The serum ALT levels tended to increase slightly from 44.41 ± 40.48 IU/L prior to TACE+RFA to 51.52 ± 46.19 IU/L at 1 mo after TACE+RFA (paired t-test, P = 0.083). However, the levels gradually decreased at 3, 6, and 9 mo and then returned to baseline. Serum Alb levels significantly decreased from 3.65 ± 0.52 g/dL before the treatment to 3.50 ± 0.51 g/dL at 1 mo after the combined treatment (paired t-test with Bonferroni correction, P = 0.005). The Alb levels were recovered by 3 mo and subsequently remained at similar levels for 6, 9, and 12 mo. Serum T-Bil levels at 1, 3, 6, 9 and 12 mo were maintained at the pre-treatment levels. Serum PT levels were also unchanged 12 mo after the treatment (Table 2).
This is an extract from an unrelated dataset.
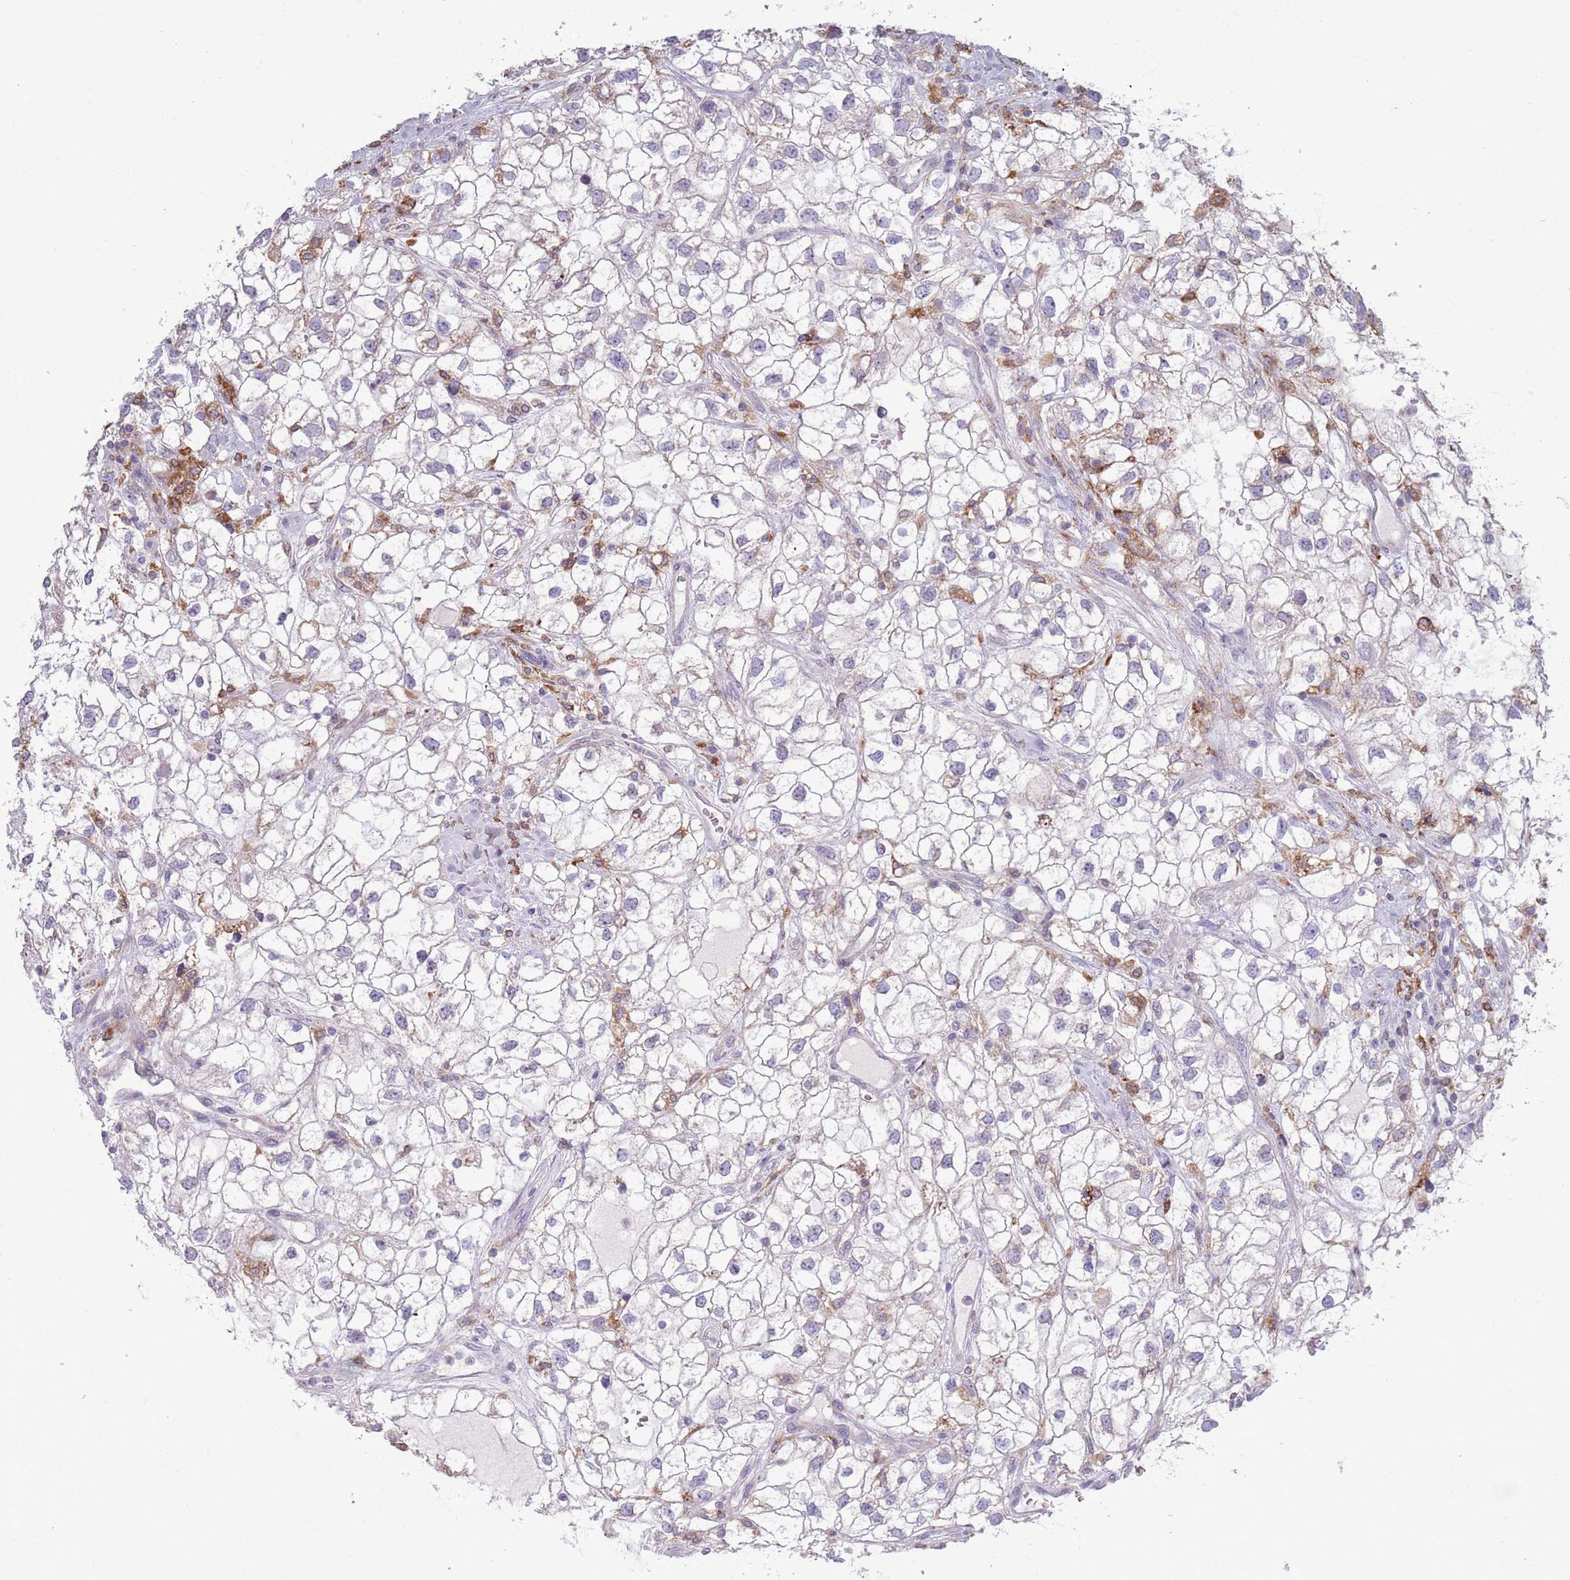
{"staining": {"intensity": "negative", "quantity": "none", "location": "none"}, "tissue": "renal cancer", "cell_type": "Tumor cells", "image_type": "cancer", "snomed": [{"axis": "morphology", "description": "Adenocarcinoma, NOS"}, {"axis": "topography", "description": "Kidney"}], "caption": "High magnification brightfield microscopy of renal adenocarcinoma stained with DAB (3,3'-diaminobenzidine) (brown) and counterstained with hematoxylin (blue): tumor cells show no significant expression.", "gene": "ACSBG1", "patient": {"sex": "male", "age": 59}}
Pre-TACE+RFA | After TACE+RFA | |||||
Liver function parameters | Baseline | At 1 mo | At 3 mo | At 6 mo | At 9 mo | At 12 mo |
ALT (IU/L) | 44.41 ± 40.48 | 51.52 ± 46.19 | 38.71 ± 28.16 | 38.50 ± 23.88 | 38.05 ± 27.72 | 37.69 ± 20.94 |
Albumin (g/dL) | 3.65 ± 0.52 | 3.50 ± 0.511 | 3.64 ± 0.50 | 3.69 ± 0.48 | 3.67 ± 0.50 | 3.66 ± 0.48 |
Bilirubin (mg/dL) | 1.17 ± 0.69 | 1.23 ± 0.80 | 1.20 ± 0.69 | 1.22 ± 0.76 | 1.23 ± 0.73 | 1.23 ± 0.79 |
Prothrombin time (INR) | 1.21 ± 0.16 | 1.22 ± 0.19 | 1.20 ± 0.17 | 1.20 ± 0.17 | 1.20 ± 0.18 | 1.20 ± 0.19 |
At 1 mo after the treatment, the CPs remained unchanged in 89 of the 94 patients (94.7%). There was an increase of CPs by one-point in 5 patients (5.3%), but their CPs returned to pre-treatment scores at 3 mo after the treatment. To evaluate the factors affecting the transient rise of CPs at 1 mo after the combined treatment, the following potential variables were examined: gender, age (≥ 60 vs < 60 years), etiology of HCC (hepatitis B virus vs others), CP class (B vs A), CPs (score 8/9 vs 5/6/7), tumor size (> 3.0 vs≤ 3.0 cm), multiplicity of HCC (≥ 2 vs single) and presence of major complications (Table 3). In the univariate analysis, high baseline CPs (score 8/9 vs 5/6/7, P = 0.022) and large tumor (> 3.0 vs≤ 3.0 cm, P = 0.082) were significantly or marginally associated with transient rise of CPs. However, in the multivariate analysis, the high CPs (score 8/9) was identified as the only independent factor for transient worsening of CPs (score 8/9 vs score 5/6/7; P = 0.026, OR = 9.20, 95%CI: 1.31-64.70).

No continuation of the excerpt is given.